Exercise materials =>
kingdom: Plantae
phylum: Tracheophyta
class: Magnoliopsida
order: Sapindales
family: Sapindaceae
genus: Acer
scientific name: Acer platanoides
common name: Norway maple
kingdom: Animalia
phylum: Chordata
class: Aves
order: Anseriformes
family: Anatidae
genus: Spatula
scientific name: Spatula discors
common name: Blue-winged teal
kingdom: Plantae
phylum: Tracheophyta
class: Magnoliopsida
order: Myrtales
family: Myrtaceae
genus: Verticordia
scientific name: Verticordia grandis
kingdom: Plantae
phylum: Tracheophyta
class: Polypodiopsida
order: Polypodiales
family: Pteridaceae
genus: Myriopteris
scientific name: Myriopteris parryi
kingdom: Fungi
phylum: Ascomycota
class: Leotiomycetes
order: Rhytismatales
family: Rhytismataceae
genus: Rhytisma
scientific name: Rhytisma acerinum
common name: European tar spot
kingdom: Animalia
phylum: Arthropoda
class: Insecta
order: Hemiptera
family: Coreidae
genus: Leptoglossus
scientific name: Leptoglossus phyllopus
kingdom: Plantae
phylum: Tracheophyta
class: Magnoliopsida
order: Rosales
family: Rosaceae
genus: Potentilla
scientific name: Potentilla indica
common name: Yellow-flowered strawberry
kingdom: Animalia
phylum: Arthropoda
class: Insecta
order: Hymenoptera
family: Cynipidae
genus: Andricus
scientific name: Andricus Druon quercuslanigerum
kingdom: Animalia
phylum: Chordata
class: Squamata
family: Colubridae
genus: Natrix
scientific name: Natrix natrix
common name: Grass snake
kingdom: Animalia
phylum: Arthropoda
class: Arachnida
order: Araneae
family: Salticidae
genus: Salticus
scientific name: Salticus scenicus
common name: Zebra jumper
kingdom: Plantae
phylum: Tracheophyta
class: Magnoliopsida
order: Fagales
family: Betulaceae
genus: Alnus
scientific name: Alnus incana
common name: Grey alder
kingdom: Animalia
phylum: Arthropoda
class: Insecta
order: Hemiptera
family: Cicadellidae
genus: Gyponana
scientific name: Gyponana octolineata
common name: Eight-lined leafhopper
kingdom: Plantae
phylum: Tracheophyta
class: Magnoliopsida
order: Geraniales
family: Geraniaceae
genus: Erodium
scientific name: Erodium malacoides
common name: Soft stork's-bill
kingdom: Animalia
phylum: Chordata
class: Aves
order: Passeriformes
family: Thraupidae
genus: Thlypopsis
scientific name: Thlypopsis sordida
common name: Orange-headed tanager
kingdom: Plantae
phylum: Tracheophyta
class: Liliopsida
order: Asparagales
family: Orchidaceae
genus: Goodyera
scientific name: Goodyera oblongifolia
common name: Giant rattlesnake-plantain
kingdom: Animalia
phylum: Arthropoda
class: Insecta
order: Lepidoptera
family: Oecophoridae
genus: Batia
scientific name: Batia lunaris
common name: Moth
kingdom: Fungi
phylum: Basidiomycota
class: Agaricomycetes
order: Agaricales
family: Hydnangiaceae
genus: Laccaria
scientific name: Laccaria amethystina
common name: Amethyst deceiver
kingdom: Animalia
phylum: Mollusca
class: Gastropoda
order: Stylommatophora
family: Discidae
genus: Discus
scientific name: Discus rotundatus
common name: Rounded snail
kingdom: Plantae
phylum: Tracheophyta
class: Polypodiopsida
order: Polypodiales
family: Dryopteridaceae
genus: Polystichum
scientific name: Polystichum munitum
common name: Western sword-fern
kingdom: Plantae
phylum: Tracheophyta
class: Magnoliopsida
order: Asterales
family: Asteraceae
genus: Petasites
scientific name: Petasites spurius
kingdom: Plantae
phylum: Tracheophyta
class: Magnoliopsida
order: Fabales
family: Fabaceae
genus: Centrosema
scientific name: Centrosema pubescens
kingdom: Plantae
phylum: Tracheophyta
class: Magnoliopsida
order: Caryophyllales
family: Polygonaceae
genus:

Problem to work on => Rewrite the lines of the material above, changing each "common name" to "vernacular name" and keeping everything else unchanged.

Solved problem =>
kingdom: Plantae
phylum: Tracheophyta
class: Magnoliopsida
order: Sapindales
family: Sapindaceae
genus: Acer
scientific name: Acer platanoides
vernacular name: Norway maple
kingdom: Animalia
phylum: Chordata
class: Aves
order: Anseriformes
family: Anatidae
genus: Spatula
scientific name: Spatula discors
vernacular name: Blue-winged teal
kingdom: Plantae
phylum: Tracheophyta
class: Magnoliopsida
order: Myrtales
family: Myrtaceae
genus: Verticordia
scientific name: Verticordia grandis
kingdom: Plantae
phylum: Tracheophyta
class: Polypodiopsida
order: Polypodiales
family: Pteridaceae
genus: Myriopteris
scientific name: Myriopteris parryi
kingdom: Fungi
phylum: Ascomycota
class: Leotiomycetes
order: Rhytismatales
family: Rhytismataceae
genus: Rhytisma
scientific name: Rhytisma acerinum
vernacular name: European tar spot
kingdom: Animalia
phylum: Arthropoda
class: Insecta
order: Hemiptera
family: Coreidae
genus: Leptoglossus
scientific name: Leptoglossus phyllopus
kingdom: Plantae
phylum: Tracheophyta
class: Magnoliopsida
order: Rosales
family: Rosaceae
genus: Potentilla
scientific name: Potentilla indica
vernacular name: Yellow-flowered strawberry
kingdom: Animalia
phylum: Arthropoda
class: Insecta
order: Hymenoptera
family: Cynipidae
genus: Andricus
scientific name: Andricus Druon quercuslanigerum
kingdom: Animalia
phylum: Chordata
class: Squamata
family: Colubridae
genus: Natrix
scientific name: Natrix natrix
vernacular name: Grass snake
kingdom: Animalia
phylum: Arthropoda
class: Arachnida
order: Araneae
family: Salticidae
genus: Salticus
scientific name: Salticus scenicus
vernacular name: Zebra jumper
kingdom: Plantae
phylum: Tracheophyta
class: Magnoliopsida
order: Fagales
family: Betulaceae
genus: Alnus
scientific name: Alnus incana
vernacular name: Grey alder
kingdom: Animalia
phylum: Arthropoda
class: Insecta
order: Hemiptera
family: Cicadellidae
genus: Gyponana
scientific name: Gyponana octolineata
vernacular name: Eight-lined leafhopper
kingdom: Plantae
phylum: Tracheophyta
class: Magnoliopsida
order: Geraniales
family: Geraniaceae
genus: Erodium
scientific name: Erodium malacoides
vernacular name: Soft stork's-bill
kingdom: Animalia
phylum: Chordata
class: Aves
order: Passeriformes
family: Thraupidae
genus: Thlypopsis
scientific name: Thlypopsis sordida
vernacular name: Orange-headed tanager
kingdom: Plantae
phylum: Tracheophyta
class: Liliopsida
order: Asparagales
family: Orchidaceae
genus: Goodyera
scientific name: Goodyera oblongifolia
vernacular name: Giant rattlesnake-plantain
kingdom: Animalia
phylum: Arthropoda
class: Insecta
order: Lepidoptera
family: Oecophoridae
genus: Batia
scientific name: Batia lunaris
vernacular name: Moth
kingdom: Fungi
phylum: Basidiomycota
class: Agaricomycetes
order: Agaricales
family: Hydnangiaceae
genus: Laccaria
scientific name: Laccaria amethystina
vernacular name: Amethyst deceiver
kingdom: Animalia
phylum: Mollusca
class: Gastropoda
order: Stylommatophora
family: Discidae
genus: Discus
scientific name: Discus rotundatus
vernacular name: Rounded snail
kingdom: Plantae
phylum: Tracheophyta
class: Polypodiopsida
order: Polypodiales
family: Dryopteridaceae
genus: Polystichum
scientific name: Polystichum munitum
vernacular name: Western sword-fern
kingdom: Plantae
phylum: Tracheophyta
class: Magnoliopsida
order: Asterales
family: Asteraceae
genus: Petasites
scientific name: Petasites spurius
kingdom: Plantae
phylum: Tracheophyta
class: Magnoliopsida
order: Fabales
family: Fabaceae
genus: Centrosema
scientific name: Centrosema pubescens
kingdom: Plantae
phylum: Tracheophyta
class: Magnoliopsida
order: Caryophyllales
family: Polygonaceae
genus:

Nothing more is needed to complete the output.